Expectations Versus Realities of the Confirmation Picture:
On July 1, co-blogger Todd had a very good post offering a quite reasonable prediction: there was going to be a brutal confirmation battle regardless of who Bush nominated to replace O'Connor. Todd wrote:
  Reading the tea leaves, it seems clear that there will be a brutal confirmation battle regardless of who is nominated. At this point, a confirmation battle will be supply-side driven--the interest groups have the money already, and they are going to spend it one way or the other. And then try to raise some more. And the politicians are going to try to raise money by pandering to these same players. No one is going to roll over on either side just because a particular nominee is thought to be "moderate" rather than "conservative".
  The credentials or qualifications of the particular nominee under consideration will be largely beside the point.
  If my sense of things is right, though, Todd's quite reasonable prediction looks like it may turn out to be wrong. It looks like there probably won't be a brutal confirmation battle over John Roberts, even though Roberts is generally understood to be conservative, and Roberts' credentials and qualifications are a part of his appeal. Here's the Washington Post today on the reaction to Roberts's nomination:
  An array of interest groups on the left began mobilizing opposition to Roberts, but reticent Senate Democrats demonstrated little eagerness for an all-out war against him. Some Democratic senators laid the groundwork for a struggle focused on prying loose documents related to Roberts's career in government and using any resistance by the administration against him. Yet as the day progressed, Democrats seemed increasingly resigned to the notion that they cannot stop his appointment.

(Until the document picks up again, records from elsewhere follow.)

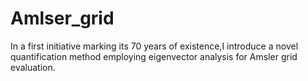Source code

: # Amlser_grid
In a first initiative marking its 70 years of existence,I introduce a novel quantification method employing eigenvector analysis for Amsler grid evaluation.
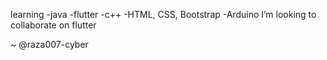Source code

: learning 
-java
-flutter
-c++
-HTML, CSS, Bootstrap 
-Arduino
I’m looking to collaborate on flutter 

~ @raza007-cyber
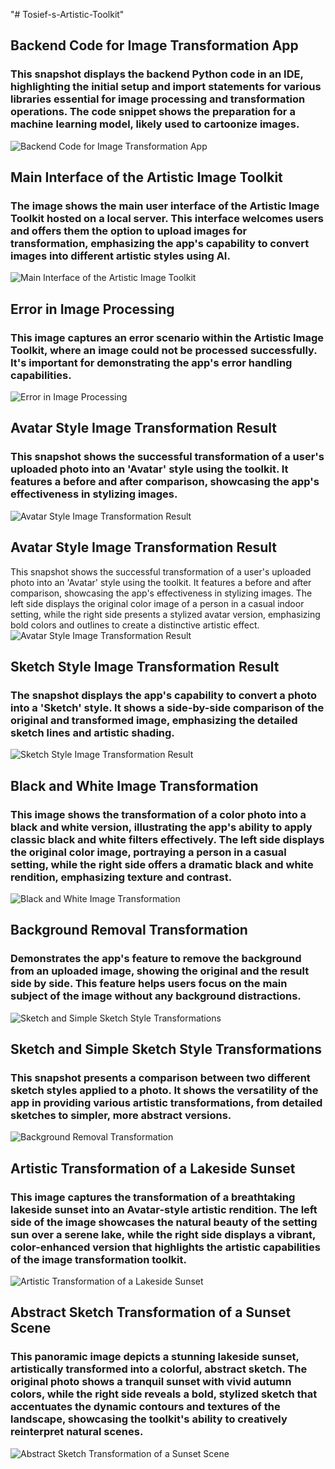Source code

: "# Tosief-s-Artistic-Toolkit" 



## **Backend Code for Image Transformation App**
### **This snapshot displays the backend Python code in an IDE, highlighting the initial setup and import statements for various libraries essential for image processing and transformation operations. The code snippet shows the preparation for a machine learning model, likely used to cartoonize images.**
![Backend Code for Image Transformation App](Snapshots/0.jpg)

## **Main Interface of the Artistic Image Toolkit**
### **The image shows the main user interface of the Artistic Image Toolkit hosted on a local server. This interface welcomes users and offers them the option to upload images for transformation, emphasizing the app's capability to convert images into different artistic styles using AI.**
![Main Interface of the Artistic Image Toolkit](Snapshots/1.jpg)

## **Error in Image Processing**
### **This image captures an error scenario within the Artistic Image Toolkit, where an image could not be processed successfully. It's important for demonstrating the app's error handling capabilities.**
![Error in Image Processing](Snapshots/2.jpg)

## **Avatar Style Image Transformation Result**
### **This snapshot shows the successful transformation of a user's uploaded photo into an 'Avatar' style using the toolkit. It features a before and after comparison, showcasing the app's effectiveness in stylizing images.**
![Avatar Style Image Transformation Result](Snapshots/3.jpg)

## Avatar Style Image Transformation Result
This snapshot shows the successful transformation of a user's uploaded photo into an 'Avatar' style using the toolkit. It features a before and after comparison, showcasing the app's effectiveness in stylizing images. The left side displays the original color image of a person in a casual indoor setting, while the right side presents a stylized avatar version, emphasizing bold colors and outlines to create a distinctive artistic effect.
![Avatar Style Image Transformation Result](Snapshots/4.jpg)


## **Sketch Style Image Transformation Result**
### **The snapshot displays the app's capability to convert a photo into a 'Sketch' style. It shows a side-by-side comparison of the original and transformed image, emphasizing the detailed sketch lines and artistic shading.**
![Sketch Style Image Transformation Result](Snapshots/5.jpg)

## **Black and White Image Transformation**
### **This image shows the transformation of a color photo into a black and white version, illustrating the app's ability to apply classic black and white filters effectively. The left side displays the original color image, portraying a person in a casual setting, while the right side offers a dramatic black and white rendition, emphasizing texture and contrast.**
![Black and White Image Transformation](Snapshots/7.jpg)


## **Background Removal Transformation**
### **Demonstrates the app's feature to remove the background from an uploaded image, showing the original and the result side by side. This feature helps users focus on the main subject of the image without any background distractions.**
![Sketch and Simple Sketch Style Transformations](Snapshots/8.jpg)


## **Sketch and Simple Sketch Style Transformations**
### **This snapshot presents a comparison between two different sketch styles applied to a photo. It shows the versatility of the app in providing various artistic transformations, from detailed sketches to simpler, more abstract versions.**
![Background Removal Transformation](Snapshots/7.jpg)

## **Artistic Transformation of a Lakeside Sunset**
### **This image captures the transformation of a breathtaking lakeside sunset into an Avatar-style artistic rendition. The left side of the image showcases the natural beauty of the setting sun over a serene lake, while the right side displays a vibrant, color-enhanced version that highlights the artistic capabilities of the image transformation toolkit.**
![Artistic Transformation of a Lakeside Sunset](Snapshots/10.jpg)

## **Abstract Sketch Transformation of a Sunset Scene**
### **This panoramic image depicts a stunning lakeside sunset, artistically transformed into a colorful, abstract sketch. The original photo shows a tranquil sunset with vivid autumn colors, while the right side reveals a bold, stylized sketch that accentuates the dynamic contours and textures of the landscape, showcasing the toolkit's ability to creatively reinterpret natural scenes.**
![Abstract Sketch Transformation of a Sunset Scene](Snapshots/11.jpg)
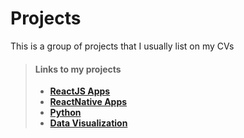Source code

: # Projects
This is a group of projects that I usually list on my CVs


> #### Links to my projects
>
> - **[ReactJS Apps](https://google.com)**
> - **[ReactNative Apps](https://google.com)**
> - **[Python](https://google.com)**
> - **[Data Visualization](https://google.com)**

  The key barometer came from members of the Gang of 14 senators who forged a bipartisan accord in May to avoid a showdown over lower-court appointments. Two Republican members of the group, John McCain (Ariz.) and John W. Warner (Va.), said the Roberts selection would not trigger the "extraordinary circumstances" clause of the agreement that would justify a Democratic filibuster.
  ;Under Senate rules, a filibuster would be the only procedural way the minority party could stop the nomination. By the end of the day, though, Democrats held out little prospect of a filibuster.
  "Everybody ought to cool their jets on this and let the process work," said Sen. Ben Nelson (Neb.), a Democratic member of the group. "Going in, it looks good" for Roberts, he said.
  The question is, what happened? I can think of a bunch of possible reasons why the early signs are pointing away from a brutal battle. Here are two.

  First, Roberts is not an unknown quantity in DC, and has not lived in a Republican cocoon. Many Democrats know him and like him, leading to lots of water cooler conversations that resemble this excellent post from Brad Joondeph at Supreme Court Extra. It's hard to man the battle stations in light of reactions like that.

  Second, I suspect that the Rehnquist retirement rumors are helping Roberts. Everyone is assuming that within the next year or so Chief Justice Rehqnuist will retire, meaning that the Roberts confirmation is just the first round in a two-round series. I'm not a political strategist, but my sense is that this makes things more complicated for Democrats who may want to oppose Roberts now. If Roberts is on the reasonable end of the likely nominees Bush may name, then it makes some sense to scrutinize Roberts but then let him through, saving energy for the real battle in the next round.